Ok, so according to your log, it takes ~36mn to load your 6GB table, which corresponds to a throughput of ~2mb/s as you suggest.
The source-snowflake connector is part of JDBC connector pool (same root logic as for Postgresql, MySQL etc.), the read operation is streaming results by batches of records whose size corresponds to the fetchSize parameter. This fetchSize was recently updated to be dynamic. On your logs you can see that the fetchSize is set to 10000 rows: Updated fetch size: 100000 rows .
We are working this quarter on improving our database connectors and there is room for improvements to this fetchSize computation to maximize throughput while preventing memory issues.
I could open an issue to ask our database team to specifically investigate snowflake read throughput performance but I’d need a benchmark throughput you’d get from another tool to motivate this improvement.

That’s right, except the original table being 300mb, and the synced one - 670mb.
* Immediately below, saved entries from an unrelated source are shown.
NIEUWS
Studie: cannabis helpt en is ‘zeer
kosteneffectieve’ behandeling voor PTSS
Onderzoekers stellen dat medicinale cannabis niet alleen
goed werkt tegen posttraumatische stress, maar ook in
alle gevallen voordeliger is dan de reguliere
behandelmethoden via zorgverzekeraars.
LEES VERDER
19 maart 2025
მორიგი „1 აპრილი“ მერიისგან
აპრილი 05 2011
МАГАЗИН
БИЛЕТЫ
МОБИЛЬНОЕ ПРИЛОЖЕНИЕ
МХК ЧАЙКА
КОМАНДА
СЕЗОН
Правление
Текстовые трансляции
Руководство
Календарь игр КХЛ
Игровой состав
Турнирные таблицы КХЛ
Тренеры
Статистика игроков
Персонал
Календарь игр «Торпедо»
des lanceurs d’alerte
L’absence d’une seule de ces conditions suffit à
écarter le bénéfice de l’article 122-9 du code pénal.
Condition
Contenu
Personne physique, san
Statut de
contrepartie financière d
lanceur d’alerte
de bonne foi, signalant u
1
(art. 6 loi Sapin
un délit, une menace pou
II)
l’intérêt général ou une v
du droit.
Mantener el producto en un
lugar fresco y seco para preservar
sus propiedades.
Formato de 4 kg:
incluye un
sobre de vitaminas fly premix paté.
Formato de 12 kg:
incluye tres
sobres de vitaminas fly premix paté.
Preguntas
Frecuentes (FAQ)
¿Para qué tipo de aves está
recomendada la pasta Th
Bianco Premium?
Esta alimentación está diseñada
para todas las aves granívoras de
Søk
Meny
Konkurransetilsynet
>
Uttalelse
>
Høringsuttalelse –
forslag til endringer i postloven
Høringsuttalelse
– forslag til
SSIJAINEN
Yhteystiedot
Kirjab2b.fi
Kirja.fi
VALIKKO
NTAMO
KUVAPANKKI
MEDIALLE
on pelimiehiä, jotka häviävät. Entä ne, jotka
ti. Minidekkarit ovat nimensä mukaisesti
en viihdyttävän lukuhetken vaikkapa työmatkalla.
With this numbers the performance is one order of magnitude worse than 2 mb/s, so I’m not sure what the right number is

If I’m getting that right, tweaking the fetchSize won’t bring orders-of-magnitude performance increase, and I’m guessing that is very much a possibility by looking at the cpu/memory/network usage numbers

I’m thinking of running a more sophisticated analysis, so please do suggest any tools you have in mind

That’s right, except the original table being 300mb, and the synced one - 670mb

From the log you shared 6GB are being read.

tweaking the fetchSize won’t bring orders-of-magnitude performance increase

Why do you think tweaking the fetchsize won’t improve the performance?

I’m thinking of running a more sophisticated analysis, so please do suggest any tools you have in mind

I’ve no specific tool in mind, but you could start with a Python script reading the same table from the same VM and check what throughput you achieve.

From the log you shared 6GB are being read.

Yes, and exported csv is around 370 MB, just like the number snowflake gives, so that’s a mystery

Why do you think tweaking the fetchsize won’t improve the performance?

I am not knowledgeable enough about Airbyte to render any sort of informed opinion, so I am just assuming that the performance gains may not be in the order of magnitude

I’ve no specific tool in mind, but you could start with a Python script reading the same table from the same VM and check what throughput you achieve.

Alright, thanks!
I will report my findings here